Kitaptaki her cümle sizi mutsuz, üzgün, sinirli, monoton, sıkıcı karantina hayatınızdan alıp çok uzaklara götürecek. An'dan kopup 1954'lere gideceksiniz. Yeri geldiğinde karşılıksız olmasından yakınan Ahmed Arif'e üzülecek, yeri geldiğinde bu cümleleri ona yazdırdığı için bu karşılıksız aşka sempati duyacaksınız. O naif, ince düşünülmüş, hiç görmediğimiz, hissetmediğimiz, bilmediğimiz hisleri, duyguları, cümleleri okurken hayret edeceksiniz.

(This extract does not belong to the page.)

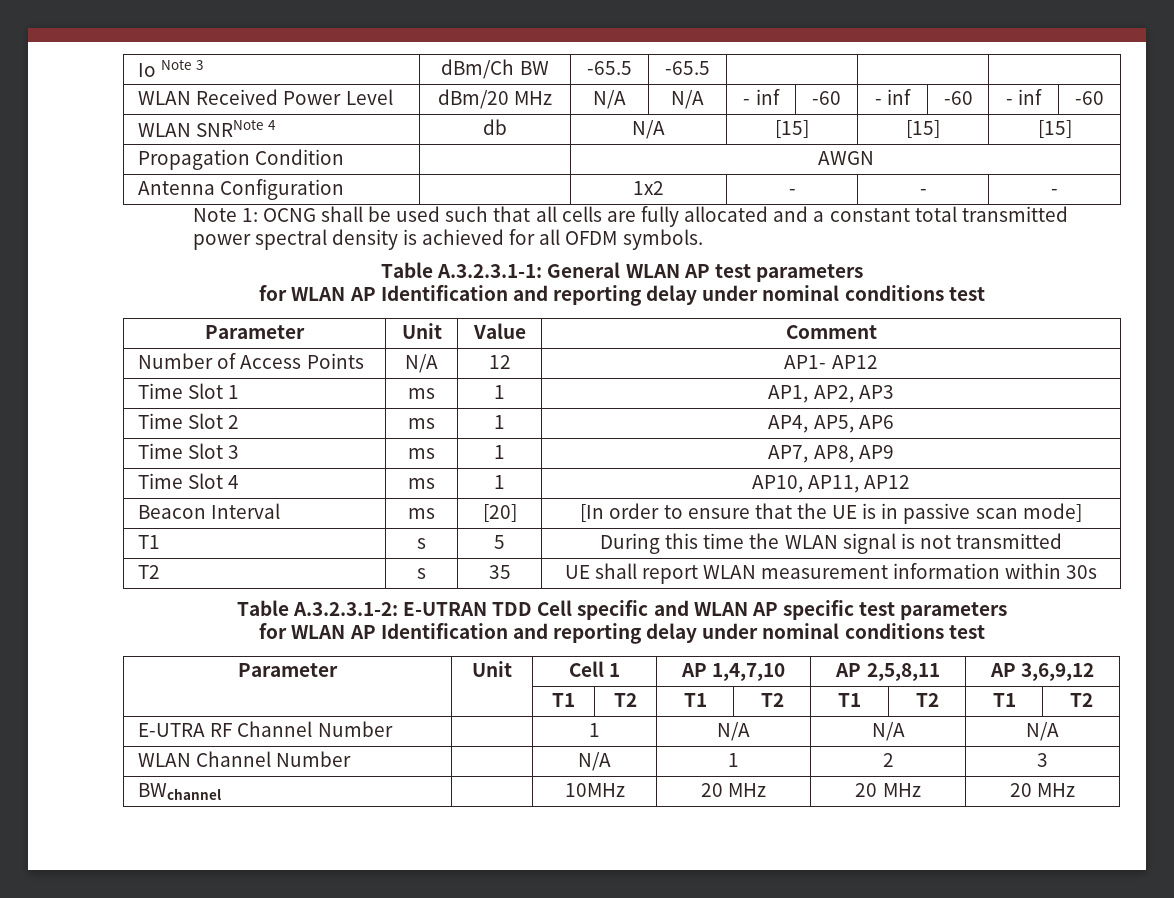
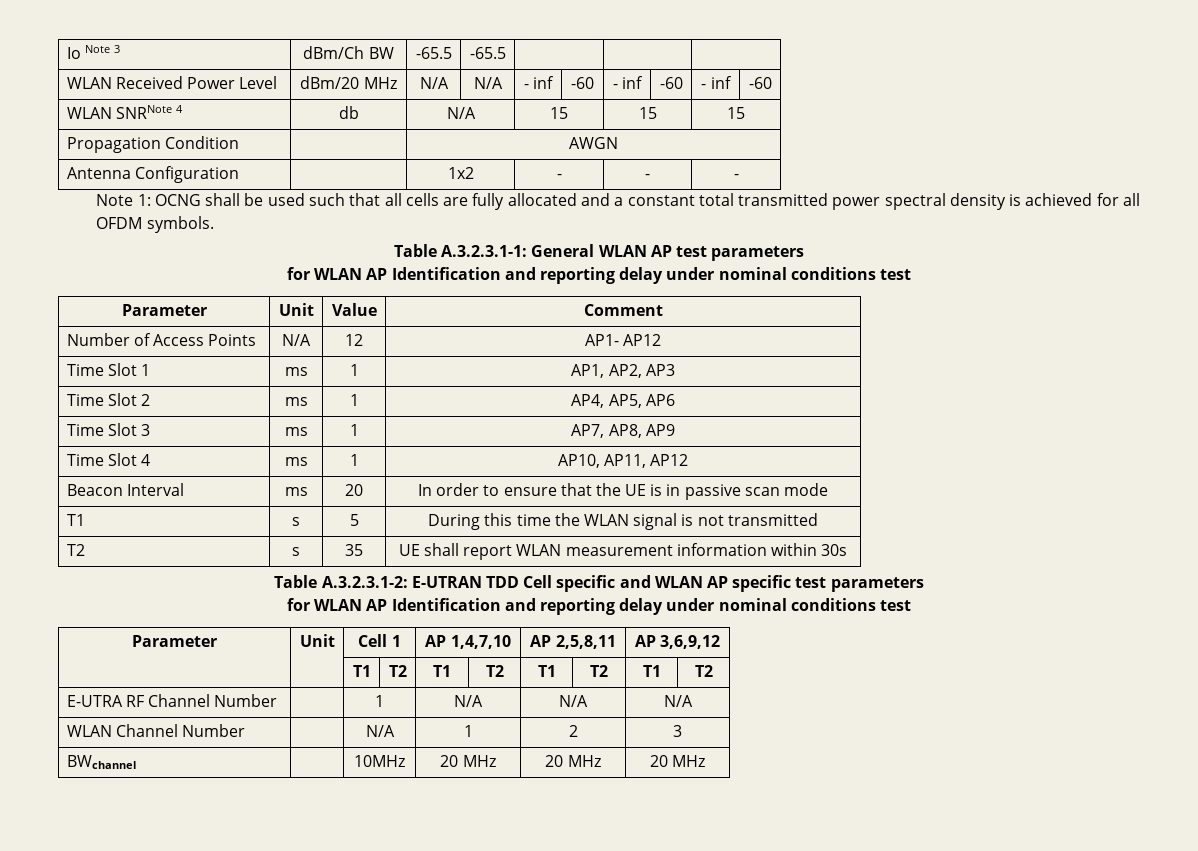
[775,120,809,138] [906,120,940,138] [1037,120,1072,138] [15] | [15] | [15] -> [550,107,568,119] [638,107,657,119] [727,107,745,119] 15 | 15 | 15
[482,504,517,522] [580,504,605,522] [20] | [In -> [345,484,363,496] [417,484,432,496] 20 | In
[1022,503,1082,522] mode] -> [784,483,829,496] mode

**"Seni tanımak, seni bir kerecik bile görmek, milyarlarca yıl yaşamaktan daha dolu, daha hızlı ve daha değerlidir." Bu kısa cümleden bile mektupların ne kadar büyük bir sevgiyle kaleme alındığını, siz düşünün.
Sayfa aralarında mektupların fotoğrafları koyulmuş., Ahmed Arif'in kendi el yazısını, sayfalara sığdırmaya çalıştığı hislerini, göz yaşlarını gözlerinizle görüyorsunuz.
Böyle güzel seven insanlar çıksın karşınıza. Böyle güzel sevin sizler de... Keyifli okumalar.